• Textausschnitt
Asylpolitik von CDU und CSU Merkel droht mit Richtlinienkompetenz
Vordergründig gibt es einen Kompromiss: Zwei Wochen Zeit hat Kanzlerin Merkel, um eine europäische Lösung im Asylkonflikt zu finden. Doch in Richtung von Innenminister Seehofer sprach sie eine Warnung aus.
Die Spitzen von CDU und CSU haben sich darauf geeinigt, eine Entscheidung im Streit über die Asylpolitik um zwei Wochen zu vertagen. Das gaben Bundeskanzlerin Angela Merkel und Bundesinnenminister Horst Seehofer am Nachmittag in getrennten Pressekonferenzen bekannt. Doch hinter den Kulissen brodelt es weiter.
Merkel hat demnach bis zum EU-Gipfel Ende Juni Zeit, eine europäische Lösung sowie bilaterale Abkommen mit anderen Ländern zu schließen. Um diese Frist hatte sie gebeten, die CSU räumte sie ihr ein.
Im Kern des Streits geht es um die mögliche Abweisung von Asylbewerbern an der deutschen Grenze. Seehofer will Migranten abweisen, die in anderen EU-Ländern registriert sind. Dieser Streit ist durch den heutigen Kompromiss bei weitem nicht ausgestanden. Seehofer sagte in München, in der Frage sehe er einen "grundlegenden Dissens" mit der Kanzlerin.

• Bereitgestelltes Material
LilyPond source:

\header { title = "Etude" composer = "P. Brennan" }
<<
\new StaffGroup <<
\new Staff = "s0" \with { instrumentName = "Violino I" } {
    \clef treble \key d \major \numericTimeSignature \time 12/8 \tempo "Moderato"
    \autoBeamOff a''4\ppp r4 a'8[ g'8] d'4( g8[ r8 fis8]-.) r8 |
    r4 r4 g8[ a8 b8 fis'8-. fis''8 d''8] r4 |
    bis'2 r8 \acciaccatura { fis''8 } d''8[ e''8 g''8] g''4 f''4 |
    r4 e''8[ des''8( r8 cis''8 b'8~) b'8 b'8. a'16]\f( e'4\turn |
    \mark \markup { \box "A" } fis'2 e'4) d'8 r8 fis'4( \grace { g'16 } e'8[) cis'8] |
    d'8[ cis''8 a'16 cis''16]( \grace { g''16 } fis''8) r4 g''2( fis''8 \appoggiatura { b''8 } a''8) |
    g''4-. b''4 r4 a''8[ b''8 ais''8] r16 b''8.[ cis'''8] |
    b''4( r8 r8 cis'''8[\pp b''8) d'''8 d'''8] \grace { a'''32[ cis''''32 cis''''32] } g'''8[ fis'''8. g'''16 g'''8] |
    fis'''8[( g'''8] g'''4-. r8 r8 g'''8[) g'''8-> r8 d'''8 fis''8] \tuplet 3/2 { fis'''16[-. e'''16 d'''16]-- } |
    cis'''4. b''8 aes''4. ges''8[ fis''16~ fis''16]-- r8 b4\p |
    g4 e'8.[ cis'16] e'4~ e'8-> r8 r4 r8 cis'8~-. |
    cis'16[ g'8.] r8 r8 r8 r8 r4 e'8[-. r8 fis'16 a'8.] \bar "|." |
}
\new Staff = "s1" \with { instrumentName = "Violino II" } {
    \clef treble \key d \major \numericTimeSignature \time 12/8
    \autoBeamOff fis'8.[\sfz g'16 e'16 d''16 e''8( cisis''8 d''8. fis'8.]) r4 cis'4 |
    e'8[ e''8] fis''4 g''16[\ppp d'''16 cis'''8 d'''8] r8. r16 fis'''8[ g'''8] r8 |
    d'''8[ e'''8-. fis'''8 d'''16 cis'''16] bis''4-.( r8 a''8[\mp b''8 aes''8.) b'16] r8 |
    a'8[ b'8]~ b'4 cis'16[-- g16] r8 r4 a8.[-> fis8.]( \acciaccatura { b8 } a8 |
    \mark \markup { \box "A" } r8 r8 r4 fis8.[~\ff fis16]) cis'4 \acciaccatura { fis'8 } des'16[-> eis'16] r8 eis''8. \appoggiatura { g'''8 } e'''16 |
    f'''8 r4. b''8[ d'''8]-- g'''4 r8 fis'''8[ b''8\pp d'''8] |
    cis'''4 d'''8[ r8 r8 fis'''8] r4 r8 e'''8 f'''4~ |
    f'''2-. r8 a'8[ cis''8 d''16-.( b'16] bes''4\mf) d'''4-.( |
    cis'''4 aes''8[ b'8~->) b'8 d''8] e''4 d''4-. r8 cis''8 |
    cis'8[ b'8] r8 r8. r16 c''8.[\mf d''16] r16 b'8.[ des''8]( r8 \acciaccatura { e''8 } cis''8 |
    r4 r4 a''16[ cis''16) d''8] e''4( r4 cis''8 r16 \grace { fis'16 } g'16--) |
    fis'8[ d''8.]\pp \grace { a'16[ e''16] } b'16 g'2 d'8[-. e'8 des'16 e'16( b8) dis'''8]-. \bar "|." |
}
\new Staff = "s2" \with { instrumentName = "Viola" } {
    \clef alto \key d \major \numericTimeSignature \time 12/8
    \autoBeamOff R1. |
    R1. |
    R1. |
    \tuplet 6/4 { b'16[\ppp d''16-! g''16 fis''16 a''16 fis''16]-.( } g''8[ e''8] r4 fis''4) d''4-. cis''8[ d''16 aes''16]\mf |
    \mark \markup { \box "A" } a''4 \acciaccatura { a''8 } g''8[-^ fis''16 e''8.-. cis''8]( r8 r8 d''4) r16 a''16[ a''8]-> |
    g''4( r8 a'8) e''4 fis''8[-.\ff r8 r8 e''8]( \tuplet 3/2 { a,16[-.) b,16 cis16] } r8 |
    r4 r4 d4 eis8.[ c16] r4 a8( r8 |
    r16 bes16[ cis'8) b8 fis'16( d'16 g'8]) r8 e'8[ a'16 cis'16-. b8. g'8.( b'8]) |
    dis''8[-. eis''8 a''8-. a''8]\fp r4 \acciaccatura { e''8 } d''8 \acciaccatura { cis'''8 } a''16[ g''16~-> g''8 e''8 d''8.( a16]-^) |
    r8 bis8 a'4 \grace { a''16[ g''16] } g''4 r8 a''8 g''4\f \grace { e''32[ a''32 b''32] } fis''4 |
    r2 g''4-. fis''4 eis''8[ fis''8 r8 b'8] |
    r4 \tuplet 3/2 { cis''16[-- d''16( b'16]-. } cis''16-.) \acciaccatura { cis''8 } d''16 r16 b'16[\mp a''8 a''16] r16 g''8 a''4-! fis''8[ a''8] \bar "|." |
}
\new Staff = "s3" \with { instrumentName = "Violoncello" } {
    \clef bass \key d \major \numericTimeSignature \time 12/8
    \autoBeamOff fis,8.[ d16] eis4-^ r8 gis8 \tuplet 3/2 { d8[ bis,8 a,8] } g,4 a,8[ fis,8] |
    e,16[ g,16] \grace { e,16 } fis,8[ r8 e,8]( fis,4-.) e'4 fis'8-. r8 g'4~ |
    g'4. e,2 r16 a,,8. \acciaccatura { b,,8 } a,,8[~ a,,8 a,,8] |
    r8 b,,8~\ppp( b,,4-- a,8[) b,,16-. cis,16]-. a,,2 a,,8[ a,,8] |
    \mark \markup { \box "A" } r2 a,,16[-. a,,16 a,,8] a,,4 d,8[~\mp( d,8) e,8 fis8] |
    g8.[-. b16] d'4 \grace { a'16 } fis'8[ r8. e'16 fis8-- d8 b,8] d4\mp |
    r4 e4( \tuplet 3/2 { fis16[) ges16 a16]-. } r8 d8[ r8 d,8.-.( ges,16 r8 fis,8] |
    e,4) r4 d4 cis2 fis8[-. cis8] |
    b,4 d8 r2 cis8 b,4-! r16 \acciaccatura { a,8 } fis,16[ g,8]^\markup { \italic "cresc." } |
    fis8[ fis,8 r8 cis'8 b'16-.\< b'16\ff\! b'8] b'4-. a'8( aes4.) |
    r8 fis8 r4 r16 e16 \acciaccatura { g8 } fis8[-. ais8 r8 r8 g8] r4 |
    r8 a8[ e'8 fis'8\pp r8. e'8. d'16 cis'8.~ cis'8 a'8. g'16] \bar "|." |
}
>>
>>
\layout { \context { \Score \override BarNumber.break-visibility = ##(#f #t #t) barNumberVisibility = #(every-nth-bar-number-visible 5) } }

• Aufgabe und Anforderungen
Schreiben Sie aus dem Artikel zum Asylstreit die Passage von „Asylpolitik von CDU“ bis „brodelt es weiter.“ wortgetreu ab.

• Lösung der Aufgabe
Asylpolitik von CDU und CSU Merkel droht mit Richtlinienkompetenz
Vordergründig gibt es einen Kompromiss: Zwei Wochen Zeit hat Kanzlerin Merkel, um eine europäische Lösung im Asylkonflikt zu finden. Doch in Richtung von Innenminister Seehofer sprach sie eine Warnung aus.
Die Spitzen von CDU und CSU haben sich darauf geeinigt, eine Entscheidung im Streit über die Asylpolitik um zwei Wochen zu vertagen. Das gaben Bundeskanzlerin Angela Merkel und Bundesinnenminister Horst Seehofer am Nachmittag in getrennten Pressekonferenzen bekannt. Doch hinter den Kulissen brodelt es weiter.